WORKING DATA
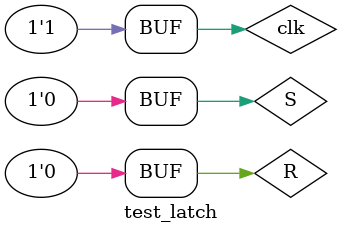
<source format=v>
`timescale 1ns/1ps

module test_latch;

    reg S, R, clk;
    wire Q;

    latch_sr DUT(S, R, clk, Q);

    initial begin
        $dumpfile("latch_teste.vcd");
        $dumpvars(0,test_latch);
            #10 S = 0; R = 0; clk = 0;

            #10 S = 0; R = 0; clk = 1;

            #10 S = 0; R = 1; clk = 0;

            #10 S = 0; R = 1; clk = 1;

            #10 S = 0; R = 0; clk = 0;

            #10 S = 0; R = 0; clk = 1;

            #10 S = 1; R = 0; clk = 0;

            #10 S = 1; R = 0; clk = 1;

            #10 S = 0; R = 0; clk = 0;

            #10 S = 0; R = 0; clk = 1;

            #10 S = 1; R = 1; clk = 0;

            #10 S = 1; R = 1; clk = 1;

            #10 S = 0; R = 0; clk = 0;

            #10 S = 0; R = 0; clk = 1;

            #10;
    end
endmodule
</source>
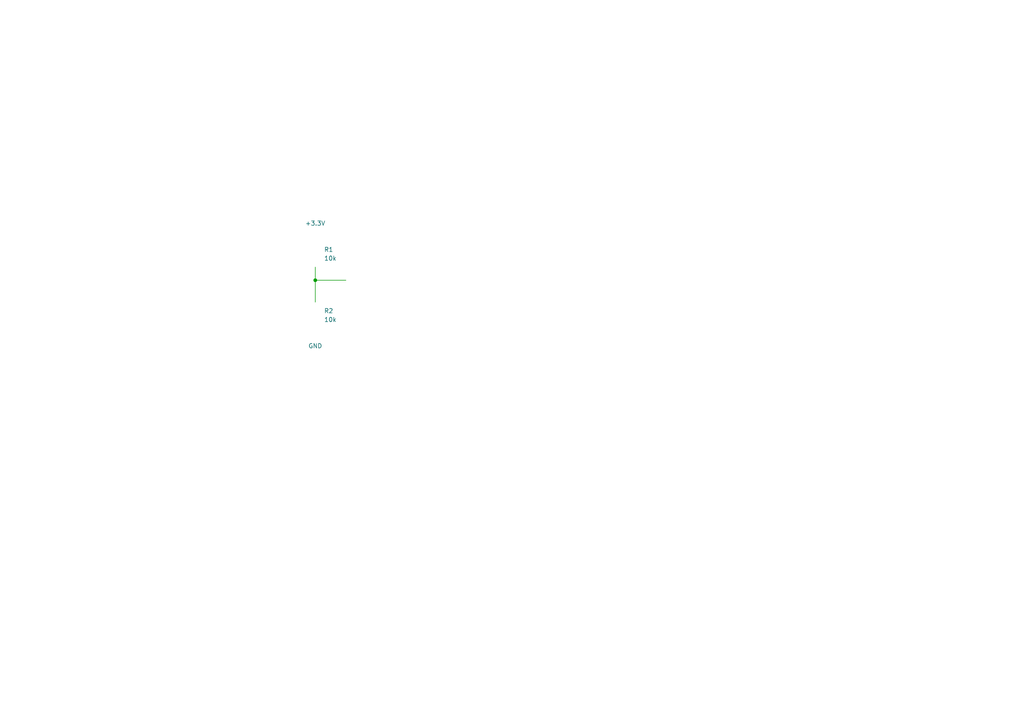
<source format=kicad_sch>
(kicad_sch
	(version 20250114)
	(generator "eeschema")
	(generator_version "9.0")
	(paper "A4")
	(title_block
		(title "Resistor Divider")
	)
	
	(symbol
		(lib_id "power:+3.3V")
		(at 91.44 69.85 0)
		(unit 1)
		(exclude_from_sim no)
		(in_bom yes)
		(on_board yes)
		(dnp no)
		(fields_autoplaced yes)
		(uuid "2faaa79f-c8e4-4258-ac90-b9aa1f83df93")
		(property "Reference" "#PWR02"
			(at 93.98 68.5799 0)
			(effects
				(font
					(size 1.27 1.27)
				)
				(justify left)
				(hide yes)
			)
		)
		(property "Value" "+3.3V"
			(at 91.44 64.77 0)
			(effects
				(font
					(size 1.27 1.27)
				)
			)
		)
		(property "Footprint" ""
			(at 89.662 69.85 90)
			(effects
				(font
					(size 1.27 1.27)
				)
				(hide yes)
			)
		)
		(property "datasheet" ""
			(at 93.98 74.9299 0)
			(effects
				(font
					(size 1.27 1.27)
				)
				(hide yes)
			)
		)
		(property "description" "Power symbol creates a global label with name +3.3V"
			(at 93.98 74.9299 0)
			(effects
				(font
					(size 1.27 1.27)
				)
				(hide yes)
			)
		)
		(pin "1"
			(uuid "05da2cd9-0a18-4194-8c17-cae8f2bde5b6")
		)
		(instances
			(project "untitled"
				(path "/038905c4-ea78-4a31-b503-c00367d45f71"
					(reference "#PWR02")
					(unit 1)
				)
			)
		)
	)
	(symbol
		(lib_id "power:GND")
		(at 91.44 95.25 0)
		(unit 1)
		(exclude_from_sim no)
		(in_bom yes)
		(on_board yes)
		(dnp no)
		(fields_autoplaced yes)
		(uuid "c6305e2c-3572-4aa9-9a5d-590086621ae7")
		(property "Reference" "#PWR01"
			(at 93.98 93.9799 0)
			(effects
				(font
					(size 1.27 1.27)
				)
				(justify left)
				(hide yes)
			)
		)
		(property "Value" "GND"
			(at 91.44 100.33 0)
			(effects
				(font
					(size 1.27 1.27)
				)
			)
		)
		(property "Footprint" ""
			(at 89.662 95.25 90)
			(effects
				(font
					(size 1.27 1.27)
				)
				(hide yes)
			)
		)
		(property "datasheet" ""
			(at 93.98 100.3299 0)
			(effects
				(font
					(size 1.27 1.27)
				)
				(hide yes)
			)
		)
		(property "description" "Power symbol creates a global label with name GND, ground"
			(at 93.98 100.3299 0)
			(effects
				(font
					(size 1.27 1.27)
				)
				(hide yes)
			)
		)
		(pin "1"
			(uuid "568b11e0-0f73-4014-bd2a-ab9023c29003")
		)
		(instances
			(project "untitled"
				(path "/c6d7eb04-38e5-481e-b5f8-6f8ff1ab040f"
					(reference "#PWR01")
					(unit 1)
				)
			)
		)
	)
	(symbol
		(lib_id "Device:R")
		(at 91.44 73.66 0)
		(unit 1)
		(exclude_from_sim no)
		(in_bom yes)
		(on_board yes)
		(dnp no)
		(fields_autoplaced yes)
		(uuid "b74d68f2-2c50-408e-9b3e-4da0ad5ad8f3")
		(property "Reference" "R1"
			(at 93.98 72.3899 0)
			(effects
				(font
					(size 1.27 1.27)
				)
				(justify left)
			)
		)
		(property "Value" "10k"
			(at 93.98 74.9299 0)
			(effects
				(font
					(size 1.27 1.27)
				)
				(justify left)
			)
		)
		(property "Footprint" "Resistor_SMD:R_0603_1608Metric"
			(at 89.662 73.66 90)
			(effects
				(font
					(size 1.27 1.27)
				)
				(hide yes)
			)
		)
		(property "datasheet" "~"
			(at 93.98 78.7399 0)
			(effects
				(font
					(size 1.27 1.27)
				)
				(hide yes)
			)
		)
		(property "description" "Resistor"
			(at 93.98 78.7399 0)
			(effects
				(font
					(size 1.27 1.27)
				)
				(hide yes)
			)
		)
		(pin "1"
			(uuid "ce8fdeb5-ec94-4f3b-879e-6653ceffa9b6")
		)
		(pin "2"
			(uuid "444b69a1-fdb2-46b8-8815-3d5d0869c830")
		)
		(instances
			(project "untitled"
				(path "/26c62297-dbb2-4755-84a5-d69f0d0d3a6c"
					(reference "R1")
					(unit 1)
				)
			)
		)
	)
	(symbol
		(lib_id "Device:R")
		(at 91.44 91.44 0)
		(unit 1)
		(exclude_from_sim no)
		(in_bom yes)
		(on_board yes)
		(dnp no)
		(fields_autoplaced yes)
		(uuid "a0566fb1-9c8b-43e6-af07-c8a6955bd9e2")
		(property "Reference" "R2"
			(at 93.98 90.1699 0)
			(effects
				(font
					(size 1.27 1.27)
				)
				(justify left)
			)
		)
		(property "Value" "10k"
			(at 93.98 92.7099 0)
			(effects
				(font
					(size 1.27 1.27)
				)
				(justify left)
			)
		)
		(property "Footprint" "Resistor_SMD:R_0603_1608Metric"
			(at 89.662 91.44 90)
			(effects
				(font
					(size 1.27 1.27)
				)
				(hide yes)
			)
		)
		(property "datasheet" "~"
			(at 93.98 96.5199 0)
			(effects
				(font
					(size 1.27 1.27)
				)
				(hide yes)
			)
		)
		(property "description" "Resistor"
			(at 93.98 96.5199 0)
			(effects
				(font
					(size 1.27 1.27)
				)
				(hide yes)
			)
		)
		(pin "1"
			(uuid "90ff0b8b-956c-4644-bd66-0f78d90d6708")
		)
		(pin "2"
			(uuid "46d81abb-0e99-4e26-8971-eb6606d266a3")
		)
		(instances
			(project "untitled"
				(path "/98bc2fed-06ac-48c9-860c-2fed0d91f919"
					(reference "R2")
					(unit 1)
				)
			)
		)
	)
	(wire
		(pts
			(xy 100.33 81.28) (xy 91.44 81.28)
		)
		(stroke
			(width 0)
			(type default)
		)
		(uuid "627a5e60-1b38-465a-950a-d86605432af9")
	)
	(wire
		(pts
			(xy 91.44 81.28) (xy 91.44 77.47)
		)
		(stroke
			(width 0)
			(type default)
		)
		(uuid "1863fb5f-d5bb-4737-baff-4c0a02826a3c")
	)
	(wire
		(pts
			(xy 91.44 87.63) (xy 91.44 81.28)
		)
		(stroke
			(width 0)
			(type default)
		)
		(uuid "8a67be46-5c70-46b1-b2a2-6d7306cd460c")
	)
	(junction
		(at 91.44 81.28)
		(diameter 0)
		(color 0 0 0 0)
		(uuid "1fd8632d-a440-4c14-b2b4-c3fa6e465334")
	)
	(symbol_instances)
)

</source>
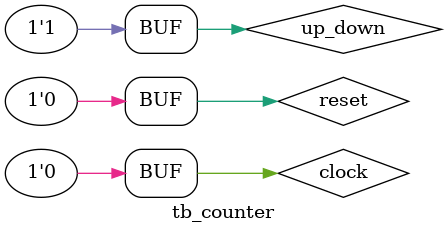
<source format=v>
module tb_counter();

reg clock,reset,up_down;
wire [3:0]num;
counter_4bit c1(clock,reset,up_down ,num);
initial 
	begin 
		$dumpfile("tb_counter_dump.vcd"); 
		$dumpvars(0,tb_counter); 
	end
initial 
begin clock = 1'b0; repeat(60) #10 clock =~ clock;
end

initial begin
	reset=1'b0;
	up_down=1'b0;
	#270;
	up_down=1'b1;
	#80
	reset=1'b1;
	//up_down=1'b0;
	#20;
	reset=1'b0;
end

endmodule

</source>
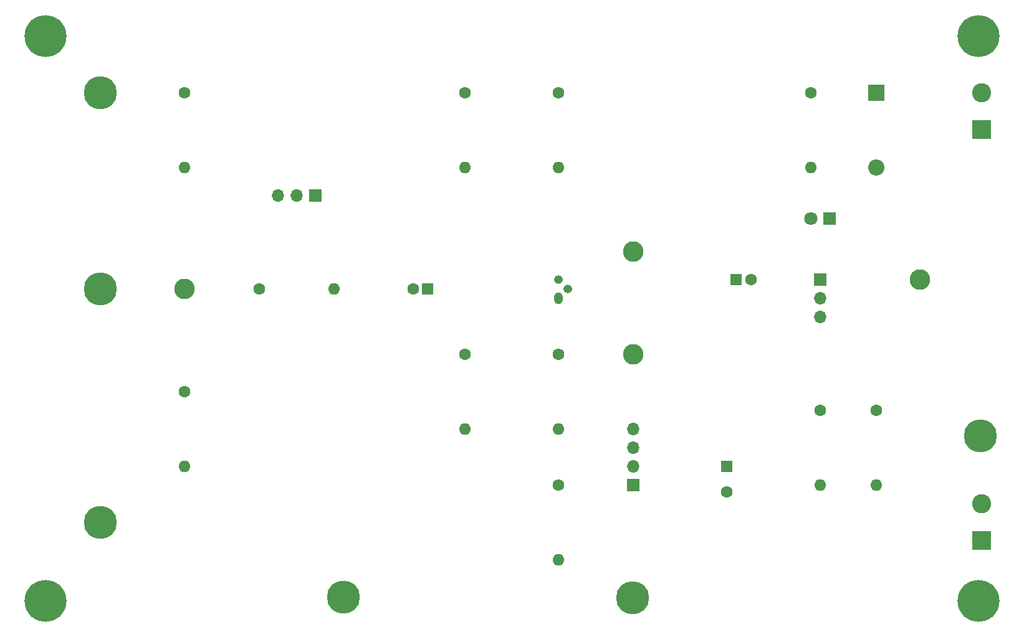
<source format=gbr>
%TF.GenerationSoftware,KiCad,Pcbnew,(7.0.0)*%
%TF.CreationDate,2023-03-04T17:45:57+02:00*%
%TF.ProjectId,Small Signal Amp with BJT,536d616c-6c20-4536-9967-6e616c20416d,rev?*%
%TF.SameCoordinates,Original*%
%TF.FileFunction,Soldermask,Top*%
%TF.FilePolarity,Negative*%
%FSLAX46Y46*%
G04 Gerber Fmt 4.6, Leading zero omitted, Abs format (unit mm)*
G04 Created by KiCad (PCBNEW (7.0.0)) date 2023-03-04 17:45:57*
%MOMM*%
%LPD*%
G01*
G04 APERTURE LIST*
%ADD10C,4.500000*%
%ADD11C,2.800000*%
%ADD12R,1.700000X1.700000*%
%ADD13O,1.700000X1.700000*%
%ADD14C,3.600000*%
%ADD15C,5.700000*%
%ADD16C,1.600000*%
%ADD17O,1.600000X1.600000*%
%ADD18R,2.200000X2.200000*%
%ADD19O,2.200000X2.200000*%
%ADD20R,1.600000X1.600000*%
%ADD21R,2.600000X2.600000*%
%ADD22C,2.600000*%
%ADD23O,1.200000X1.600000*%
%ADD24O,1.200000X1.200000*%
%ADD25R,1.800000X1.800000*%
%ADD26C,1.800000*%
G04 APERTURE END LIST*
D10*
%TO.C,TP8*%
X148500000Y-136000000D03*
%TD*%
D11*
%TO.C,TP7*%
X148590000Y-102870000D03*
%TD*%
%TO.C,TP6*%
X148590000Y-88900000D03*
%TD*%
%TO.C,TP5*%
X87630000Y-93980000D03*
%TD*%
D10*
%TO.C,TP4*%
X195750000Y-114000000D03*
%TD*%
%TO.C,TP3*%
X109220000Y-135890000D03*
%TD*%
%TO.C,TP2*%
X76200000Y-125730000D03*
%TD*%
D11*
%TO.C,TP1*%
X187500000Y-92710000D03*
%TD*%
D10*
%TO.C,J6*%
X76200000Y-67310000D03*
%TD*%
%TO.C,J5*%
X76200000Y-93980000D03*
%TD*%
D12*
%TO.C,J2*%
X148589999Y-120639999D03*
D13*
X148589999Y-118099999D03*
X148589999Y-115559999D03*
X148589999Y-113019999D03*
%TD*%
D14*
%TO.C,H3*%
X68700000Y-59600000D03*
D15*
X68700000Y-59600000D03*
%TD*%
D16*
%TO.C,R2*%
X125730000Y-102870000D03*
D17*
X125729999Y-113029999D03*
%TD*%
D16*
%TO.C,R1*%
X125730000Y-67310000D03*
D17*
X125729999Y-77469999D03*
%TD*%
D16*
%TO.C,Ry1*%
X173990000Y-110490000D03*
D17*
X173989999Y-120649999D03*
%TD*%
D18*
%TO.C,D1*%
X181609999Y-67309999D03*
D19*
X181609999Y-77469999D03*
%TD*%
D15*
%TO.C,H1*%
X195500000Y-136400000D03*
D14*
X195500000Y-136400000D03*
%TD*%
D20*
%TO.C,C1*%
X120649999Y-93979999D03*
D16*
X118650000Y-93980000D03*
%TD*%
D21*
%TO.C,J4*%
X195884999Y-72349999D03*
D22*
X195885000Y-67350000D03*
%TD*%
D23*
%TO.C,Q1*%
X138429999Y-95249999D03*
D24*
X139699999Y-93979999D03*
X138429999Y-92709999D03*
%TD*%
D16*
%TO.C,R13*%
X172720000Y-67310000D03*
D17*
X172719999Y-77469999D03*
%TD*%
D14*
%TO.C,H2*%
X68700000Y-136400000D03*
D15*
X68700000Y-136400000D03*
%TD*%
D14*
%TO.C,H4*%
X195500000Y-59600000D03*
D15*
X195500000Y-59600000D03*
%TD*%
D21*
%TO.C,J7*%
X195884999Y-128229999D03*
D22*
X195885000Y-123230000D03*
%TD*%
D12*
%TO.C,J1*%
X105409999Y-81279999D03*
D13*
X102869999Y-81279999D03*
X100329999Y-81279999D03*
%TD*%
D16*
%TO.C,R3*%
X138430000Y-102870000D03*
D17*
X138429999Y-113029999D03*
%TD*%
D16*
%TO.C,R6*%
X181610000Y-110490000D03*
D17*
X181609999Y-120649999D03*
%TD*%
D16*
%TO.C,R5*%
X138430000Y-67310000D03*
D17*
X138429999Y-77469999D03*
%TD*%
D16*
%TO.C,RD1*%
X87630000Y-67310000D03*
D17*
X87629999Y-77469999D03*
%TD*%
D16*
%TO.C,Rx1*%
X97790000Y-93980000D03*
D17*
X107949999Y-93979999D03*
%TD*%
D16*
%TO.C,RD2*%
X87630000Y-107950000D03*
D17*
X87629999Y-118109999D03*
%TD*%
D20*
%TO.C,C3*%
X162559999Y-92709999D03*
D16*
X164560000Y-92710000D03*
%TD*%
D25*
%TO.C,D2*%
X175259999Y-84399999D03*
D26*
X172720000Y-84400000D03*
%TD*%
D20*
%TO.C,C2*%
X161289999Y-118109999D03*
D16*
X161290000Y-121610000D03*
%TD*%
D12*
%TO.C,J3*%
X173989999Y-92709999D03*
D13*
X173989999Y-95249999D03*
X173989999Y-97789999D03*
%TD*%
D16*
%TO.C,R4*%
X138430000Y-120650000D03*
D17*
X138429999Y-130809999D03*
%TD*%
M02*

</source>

WHAT THE TASK ASKS
Give back the material exactly as written, from its first line to the line that contains "#10 S = 1; R = 1; clk = 0;", and leave out the pictures.

THE COMPLETED TASK
<source format=v>
`timescale 1ns/1ps

module test_latch;

    reg S, R, clk;
    wire Q;

    latch_sr DUT(S, R, clk, Q);

    initial begin
        $dumpfile("latch_teste.vcd");
        $dumpvars(0,test_latch);
            #10 S = 0; R = 0; clk = 0;

            #10 S = 0; R = 0; clk = 1;

            #10 S = 0; R = 1; clk = 0;

            #10 S = 0; R = 1; clk = 1;

            #10 S = 0; R = 0; clk = 0;

            #10 S = 0; R = 0; clk = 1;

            #10 S = 1; R = 0; clk = 0;

            #10 S = 1; R = 0; clk = 1;

            #10 S = 0; R = 0; clk = 0;

            #10 S = 0; R = 0; clk = 1;

            #10 S = 1; R = 1; clk = 0;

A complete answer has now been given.